───── Dataset records ─────
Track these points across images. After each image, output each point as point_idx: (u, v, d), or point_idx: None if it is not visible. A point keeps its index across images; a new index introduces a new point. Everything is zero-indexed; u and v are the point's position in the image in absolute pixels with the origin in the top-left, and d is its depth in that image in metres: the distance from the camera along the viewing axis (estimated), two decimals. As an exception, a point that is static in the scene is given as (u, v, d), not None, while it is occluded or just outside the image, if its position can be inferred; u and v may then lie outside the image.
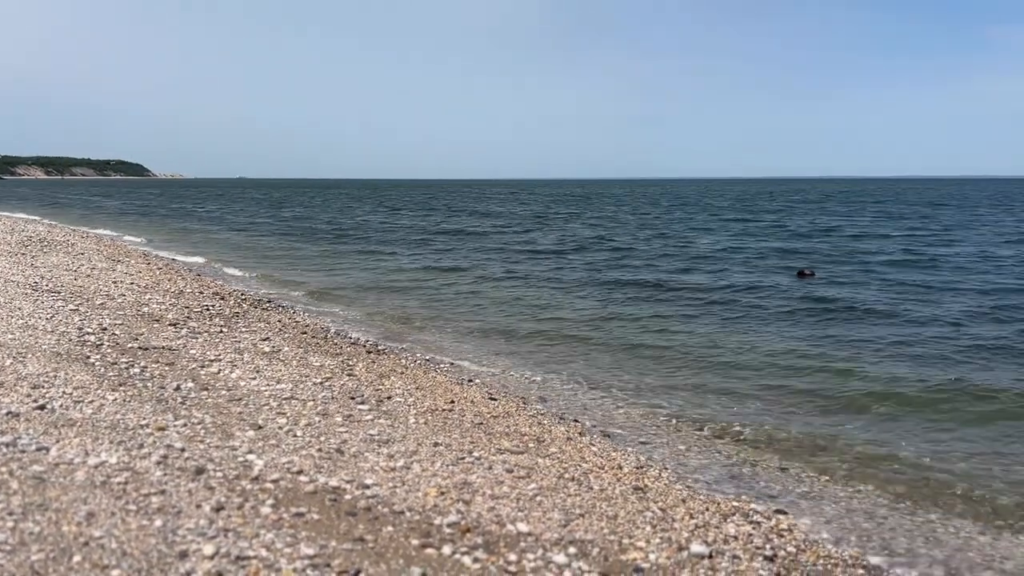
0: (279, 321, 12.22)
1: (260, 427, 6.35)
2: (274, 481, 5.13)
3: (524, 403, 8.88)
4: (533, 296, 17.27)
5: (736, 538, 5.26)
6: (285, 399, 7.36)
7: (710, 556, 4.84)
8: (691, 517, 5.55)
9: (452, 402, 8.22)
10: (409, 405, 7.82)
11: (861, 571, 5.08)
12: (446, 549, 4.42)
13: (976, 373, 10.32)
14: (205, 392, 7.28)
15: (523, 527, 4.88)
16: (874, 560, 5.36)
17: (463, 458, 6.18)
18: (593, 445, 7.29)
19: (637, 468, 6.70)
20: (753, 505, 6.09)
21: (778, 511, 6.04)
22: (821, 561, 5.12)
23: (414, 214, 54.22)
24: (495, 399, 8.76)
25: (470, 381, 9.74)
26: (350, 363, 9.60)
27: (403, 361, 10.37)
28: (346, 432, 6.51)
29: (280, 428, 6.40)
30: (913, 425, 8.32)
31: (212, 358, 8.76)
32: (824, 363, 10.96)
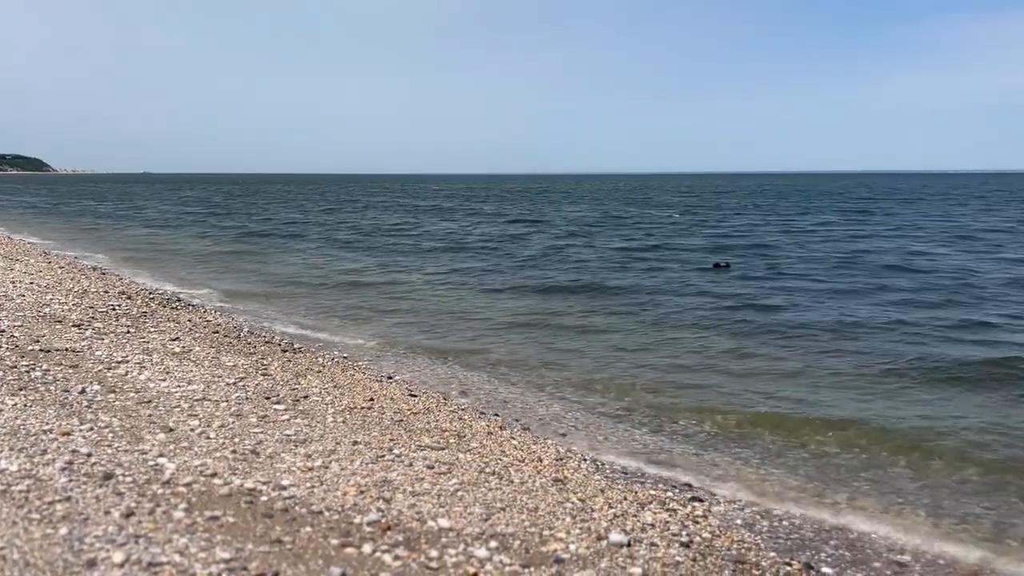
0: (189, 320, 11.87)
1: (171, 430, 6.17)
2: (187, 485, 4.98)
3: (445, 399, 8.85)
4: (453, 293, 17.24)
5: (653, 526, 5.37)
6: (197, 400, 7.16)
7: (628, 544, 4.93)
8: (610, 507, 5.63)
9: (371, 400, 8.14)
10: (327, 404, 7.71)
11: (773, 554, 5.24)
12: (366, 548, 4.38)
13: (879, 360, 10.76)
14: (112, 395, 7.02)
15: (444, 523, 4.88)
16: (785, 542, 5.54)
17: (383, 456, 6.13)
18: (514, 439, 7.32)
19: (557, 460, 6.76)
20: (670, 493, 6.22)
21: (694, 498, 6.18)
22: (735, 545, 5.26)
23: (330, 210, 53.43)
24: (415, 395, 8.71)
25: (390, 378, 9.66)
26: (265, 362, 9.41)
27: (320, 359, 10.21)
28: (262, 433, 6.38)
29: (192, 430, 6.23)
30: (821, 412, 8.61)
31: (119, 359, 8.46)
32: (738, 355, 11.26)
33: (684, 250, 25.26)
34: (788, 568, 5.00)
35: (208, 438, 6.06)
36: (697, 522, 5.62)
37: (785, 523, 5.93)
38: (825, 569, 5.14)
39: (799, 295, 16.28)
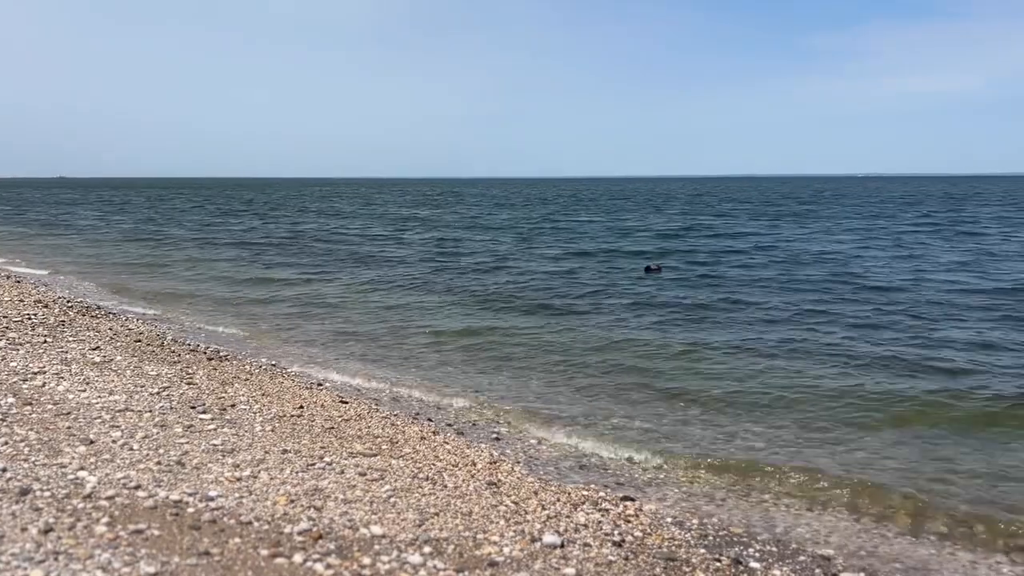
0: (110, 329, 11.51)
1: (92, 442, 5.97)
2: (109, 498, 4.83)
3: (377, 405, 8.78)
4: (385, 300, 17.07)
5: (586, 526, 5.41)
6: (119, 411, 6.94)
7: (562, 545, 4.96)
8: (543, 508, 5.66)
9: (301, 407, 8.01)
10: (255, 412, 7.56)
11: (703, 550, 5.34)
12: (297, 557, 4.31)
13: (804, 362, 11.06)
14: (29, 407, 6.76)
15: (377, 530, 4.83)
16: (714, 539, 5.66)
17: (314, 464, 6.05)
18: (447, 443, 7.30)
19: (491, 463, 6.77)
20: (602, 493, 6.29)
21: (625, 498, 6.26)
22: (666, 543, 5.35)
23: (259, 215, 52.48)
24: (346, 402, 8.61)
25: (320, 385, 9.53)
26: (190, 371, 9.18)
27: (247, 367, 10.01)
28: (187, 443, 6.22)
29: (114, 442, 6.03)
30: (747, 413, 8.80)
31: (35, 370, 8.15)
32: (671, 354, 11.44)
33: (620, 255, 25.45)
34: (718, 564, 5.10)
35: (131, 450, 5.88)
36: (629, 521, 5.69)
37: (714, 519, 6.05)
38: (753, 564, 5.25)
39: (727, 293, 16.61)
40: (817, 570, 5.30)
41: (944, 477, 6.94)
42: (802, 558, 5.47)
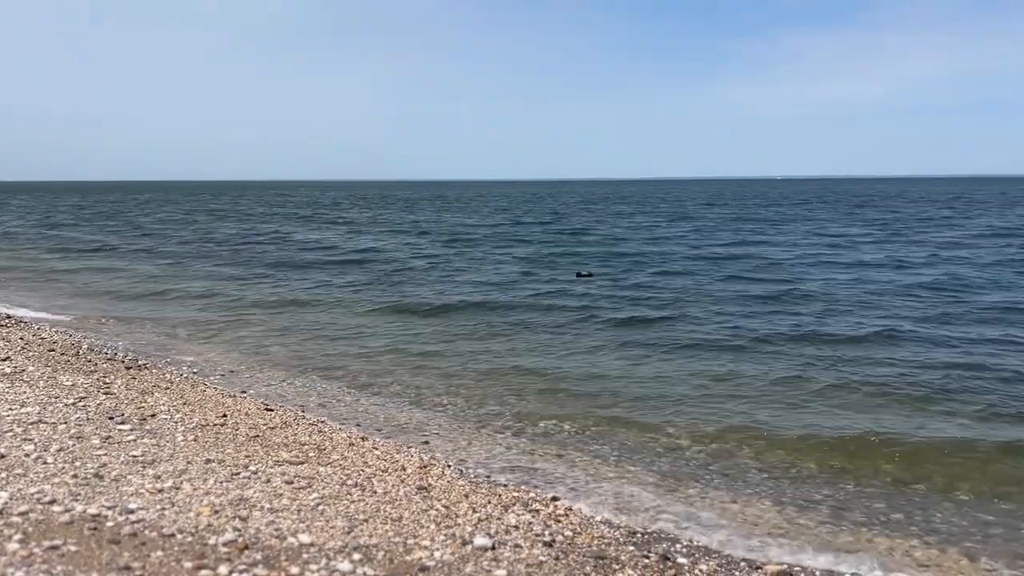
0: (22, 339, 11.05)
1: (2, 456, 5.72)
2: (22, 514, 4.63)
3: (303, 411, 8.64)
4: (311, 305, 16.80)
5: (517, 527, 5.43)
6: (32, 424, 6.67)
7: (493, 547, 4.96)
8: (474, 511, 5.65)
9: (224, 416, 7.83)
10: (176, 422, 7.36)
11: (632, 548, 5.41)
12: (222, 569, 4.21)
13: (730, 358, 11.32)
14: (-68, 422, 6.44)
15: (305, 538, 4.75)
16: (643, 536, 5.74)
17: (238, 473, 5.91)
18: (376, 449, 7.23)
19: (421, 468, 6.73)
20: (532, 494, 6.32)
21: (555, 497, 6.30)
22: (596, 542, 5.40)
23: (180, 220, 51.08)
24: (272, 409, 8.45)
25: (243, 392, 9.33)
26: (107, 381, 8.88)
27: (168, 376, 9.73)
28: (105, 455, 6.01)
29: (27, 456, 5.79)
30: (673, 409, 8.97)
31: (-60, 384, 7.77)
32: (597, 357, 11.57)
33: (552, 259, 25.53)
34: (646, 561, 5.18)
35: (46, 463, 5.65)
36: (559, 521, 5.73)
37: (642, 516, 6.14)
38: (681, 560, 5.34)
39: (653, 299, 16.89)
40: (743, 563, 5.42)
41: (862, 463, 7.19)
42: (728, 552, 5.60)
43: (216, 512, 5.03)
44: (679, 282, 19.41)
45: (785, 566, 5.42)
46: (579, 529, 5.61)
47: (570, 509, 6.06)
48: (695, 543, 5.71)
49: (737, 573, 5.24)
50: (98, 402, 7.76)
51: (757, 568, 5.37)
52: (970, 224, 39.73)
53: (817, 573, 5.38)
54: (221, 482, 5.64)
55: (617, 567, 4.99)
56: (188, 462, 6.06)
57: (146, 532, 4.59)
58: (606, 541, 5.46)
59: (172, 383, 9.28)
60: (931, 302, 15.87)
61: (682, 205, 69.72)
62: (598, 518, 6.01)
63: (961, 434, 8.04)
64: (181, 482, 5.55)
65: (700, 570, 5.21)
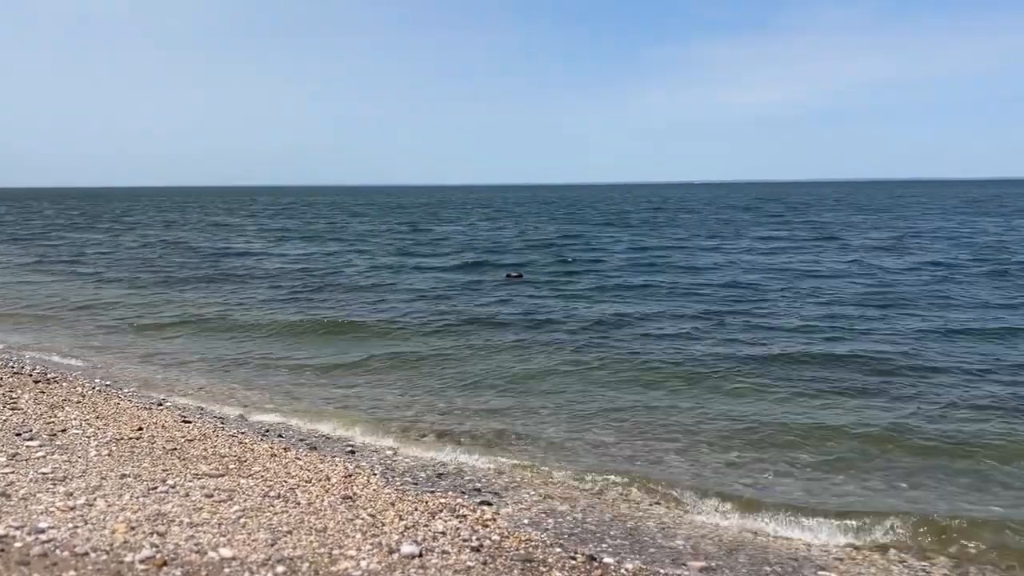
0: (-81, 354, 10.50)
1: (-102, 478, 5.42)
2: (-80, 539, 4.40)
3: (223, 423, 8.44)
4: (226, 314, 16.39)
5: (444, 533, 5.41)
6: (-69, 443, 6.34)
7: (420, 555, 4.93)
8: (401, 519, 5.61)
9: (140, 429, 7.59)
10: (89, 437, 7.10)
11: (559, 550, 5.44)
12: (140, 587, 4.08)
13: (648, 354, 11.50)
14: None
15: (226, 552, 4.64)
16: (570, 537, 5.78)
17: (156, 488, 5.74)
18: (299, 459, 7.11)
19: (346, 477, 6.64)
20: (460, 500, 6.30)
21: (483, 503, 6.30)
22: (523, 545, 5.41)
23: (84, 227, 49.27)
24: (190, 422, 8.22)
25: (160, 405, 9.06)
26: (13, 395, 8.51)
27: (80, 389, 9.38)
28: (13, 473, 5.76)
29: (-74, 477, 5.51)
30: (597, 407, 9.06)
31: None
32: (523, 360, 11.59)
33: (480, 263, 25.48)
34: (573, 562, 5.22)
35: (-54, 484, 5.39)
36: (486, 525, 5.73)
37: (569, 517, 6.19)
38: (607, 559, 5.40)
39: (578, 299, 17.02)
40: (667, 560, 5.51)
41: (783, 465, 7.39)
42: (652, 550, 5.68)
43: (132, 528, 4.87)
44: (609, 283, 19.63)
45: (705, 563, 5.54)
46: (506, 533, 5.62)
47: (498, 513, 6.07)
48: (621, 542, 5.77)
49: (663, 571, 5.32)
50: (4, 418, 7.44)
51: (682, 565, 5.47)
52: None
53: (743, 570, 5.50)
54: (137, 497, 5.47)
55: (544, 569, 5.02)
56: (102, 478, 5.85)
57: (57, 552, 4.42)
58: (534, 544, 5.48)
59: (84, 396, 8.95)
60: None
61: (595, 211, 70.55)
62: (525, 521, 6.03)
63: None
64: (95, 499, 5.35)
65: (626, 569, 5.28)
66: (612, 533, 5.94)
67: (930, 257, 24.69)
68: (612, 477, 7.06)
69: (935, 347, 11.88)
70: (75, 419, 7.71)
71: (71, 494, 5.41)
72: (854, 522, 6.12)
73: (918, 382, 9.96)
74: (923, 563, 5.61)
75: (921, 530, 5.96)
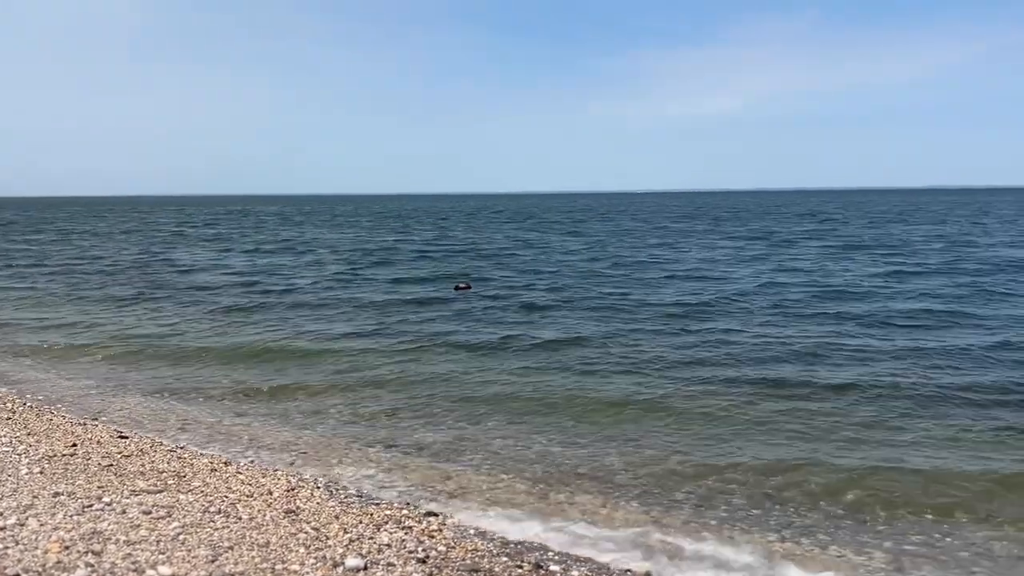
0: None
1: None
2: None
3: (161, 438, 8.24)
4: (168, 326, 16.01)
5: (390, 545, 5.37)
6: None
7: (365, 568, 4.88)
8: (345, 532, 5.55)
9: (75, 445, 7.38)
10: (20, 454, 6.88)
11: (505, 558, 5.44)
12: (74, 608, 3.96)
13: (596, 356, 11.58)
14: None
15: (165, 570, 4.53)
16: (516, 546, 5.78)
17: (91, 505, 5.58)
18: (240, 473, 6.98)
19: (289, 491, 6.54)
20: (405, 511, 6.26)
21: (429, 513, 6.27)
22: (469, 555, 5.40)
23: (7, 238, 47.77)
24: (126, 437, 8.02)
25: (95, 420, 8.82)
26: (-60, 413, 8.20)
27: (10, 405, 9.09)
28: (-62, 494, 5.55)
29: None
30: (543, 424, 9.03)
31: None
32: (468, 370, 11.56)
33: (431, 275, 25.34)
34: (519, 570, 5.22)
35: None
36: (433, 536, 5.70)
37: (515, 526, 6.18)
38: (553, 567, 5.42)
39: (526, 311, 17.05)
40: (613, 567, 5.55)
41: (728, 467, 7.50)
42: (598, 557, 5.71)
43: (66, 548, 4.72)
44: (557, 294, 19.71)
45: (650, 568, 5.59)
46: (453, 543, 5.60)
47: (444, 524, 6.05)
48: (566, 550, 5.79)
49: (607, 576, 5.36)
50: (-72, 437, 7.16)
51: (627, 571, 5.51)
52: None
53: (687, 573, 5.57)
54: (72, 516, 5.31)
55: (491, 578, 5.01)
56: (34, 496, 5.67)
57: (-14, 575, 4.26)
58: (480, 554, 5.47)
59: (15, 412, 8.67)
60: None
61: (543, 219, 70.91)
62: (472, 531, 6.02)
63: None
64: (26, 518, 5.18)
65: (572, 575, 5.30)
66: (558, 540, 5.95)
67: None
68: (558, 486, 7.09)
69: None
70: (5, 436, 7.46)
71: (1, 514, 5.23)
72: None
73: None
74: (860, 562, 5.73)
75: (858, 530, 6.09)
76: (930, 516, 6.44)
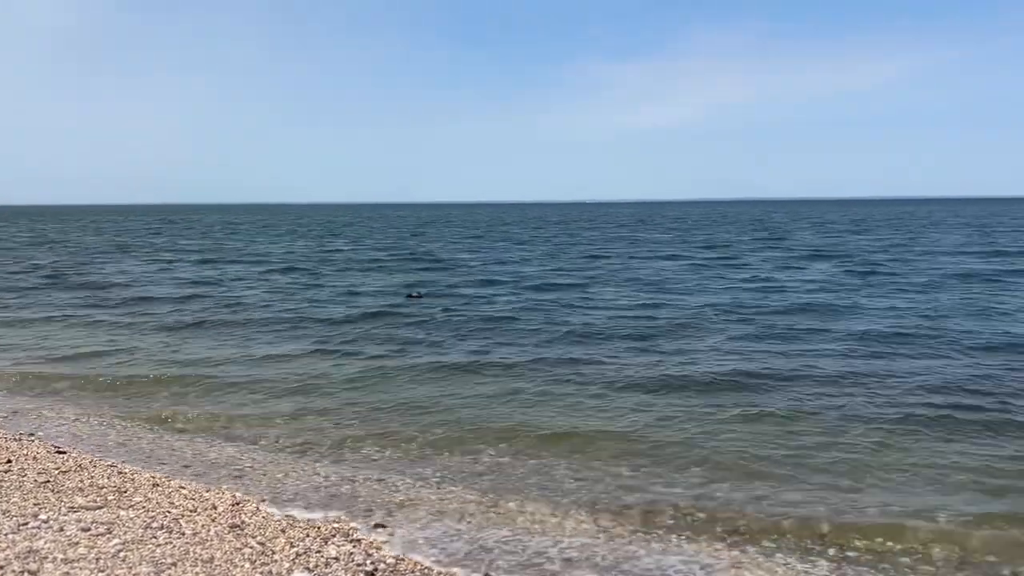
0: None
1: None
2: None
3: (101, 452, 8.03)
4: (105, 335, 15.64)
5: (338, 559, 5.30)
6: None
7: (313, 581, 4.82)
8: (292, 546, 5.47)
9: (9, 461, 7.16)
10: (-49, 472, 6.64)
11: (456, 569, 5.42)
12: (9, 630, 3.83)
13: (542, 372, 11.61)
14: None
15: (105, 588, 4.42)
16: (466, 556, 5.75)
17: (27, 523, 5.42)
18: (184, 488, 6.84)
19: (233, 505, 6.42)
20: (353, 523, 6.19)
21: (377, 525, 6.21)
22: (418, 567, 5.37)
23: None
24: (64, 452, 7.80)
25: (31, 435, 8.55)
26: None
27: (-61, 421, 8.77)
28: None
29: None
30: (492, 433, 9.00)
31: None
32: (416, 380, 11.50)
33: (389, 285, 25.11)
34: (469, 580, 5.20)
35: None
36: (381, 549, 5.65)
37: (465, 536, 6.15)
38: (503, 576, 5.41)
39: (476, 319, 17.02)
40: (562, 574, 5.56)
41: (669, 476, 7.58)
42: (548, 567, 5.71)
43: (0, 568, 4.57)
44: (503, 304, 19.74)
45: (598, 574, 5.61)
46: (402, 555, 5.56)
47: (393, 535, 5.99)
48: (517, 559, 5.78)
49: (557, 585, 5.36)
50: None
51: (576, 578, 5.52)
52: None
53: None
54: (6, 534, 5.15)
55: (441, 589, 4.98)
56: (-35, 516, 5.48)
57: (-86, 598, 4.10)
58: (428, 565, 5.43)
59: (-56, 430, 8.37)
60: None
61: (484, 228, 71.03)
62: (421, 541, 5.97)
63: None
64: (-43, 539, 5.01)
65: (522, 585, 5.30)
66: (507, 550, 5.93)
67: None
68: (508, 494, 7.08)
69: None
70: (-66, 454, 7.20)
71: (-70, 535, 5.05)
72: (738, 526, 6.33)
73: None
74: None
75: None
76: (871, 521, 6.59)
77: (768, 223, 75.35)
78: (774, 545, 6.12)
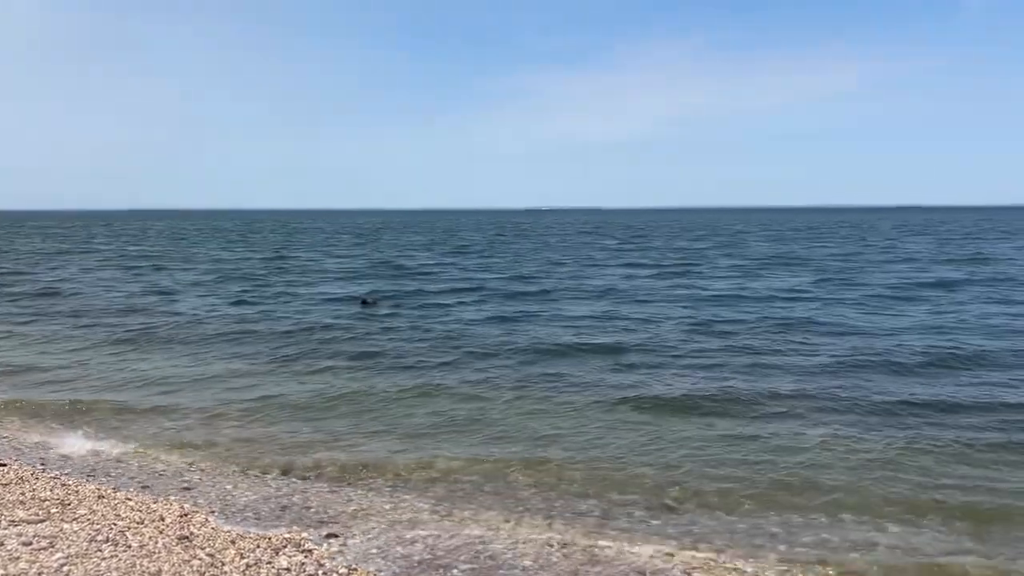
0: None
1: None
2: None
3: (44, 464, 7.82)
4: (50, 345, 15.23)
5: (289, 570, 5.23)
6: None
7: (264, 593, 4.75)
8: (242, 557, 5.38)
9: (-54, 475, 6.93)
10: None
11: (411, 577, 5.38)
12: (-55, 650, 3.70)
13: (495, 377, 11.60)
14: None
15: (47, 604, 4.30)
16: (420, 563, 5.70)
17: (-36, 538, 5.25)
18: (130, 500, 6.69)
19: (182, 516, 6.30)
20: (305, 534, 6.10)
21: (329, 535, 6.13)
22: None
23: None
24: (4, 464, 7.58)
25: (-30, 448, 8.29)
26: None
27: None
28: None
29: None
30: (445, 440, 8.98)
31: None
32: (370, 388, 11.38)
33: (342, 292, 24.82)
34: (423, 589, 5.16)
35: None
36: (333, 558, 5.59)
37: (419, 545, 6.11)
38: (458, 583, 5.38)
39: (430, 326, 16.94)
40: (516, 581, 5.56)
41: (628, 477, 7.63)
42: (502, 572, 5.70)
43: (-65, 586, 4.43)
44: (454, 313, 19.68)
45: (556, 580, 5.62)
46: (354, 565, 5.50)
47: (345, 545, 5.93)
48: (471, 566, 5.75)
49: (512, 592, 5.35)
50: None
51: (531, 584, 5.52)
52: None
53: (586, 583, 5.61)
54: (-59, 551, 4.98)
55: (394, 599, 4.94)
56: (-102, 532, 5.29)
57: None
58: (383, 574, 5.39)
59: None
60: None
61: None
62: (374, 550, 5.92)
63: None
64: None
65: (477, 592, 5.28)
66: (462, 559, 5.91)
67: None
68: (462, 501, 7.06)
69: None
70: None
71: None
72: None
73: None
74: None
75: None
─────
Problem:
Reproduce exactly the entries above, limited to the lines from the one with "58: (606, 541, 5.46)" through the one with "64: (181, 482, 5.55)", both included.

Solution for this task:
58: (606, 541, 5.46)
59: (172, 383, 9.28)
60: (931, 302, 15.87)
61: (682, 205, 69.72)
62: (598, 518, 6.01)
63: (961, 434, 8.04)
64: (181, 482, 5.55)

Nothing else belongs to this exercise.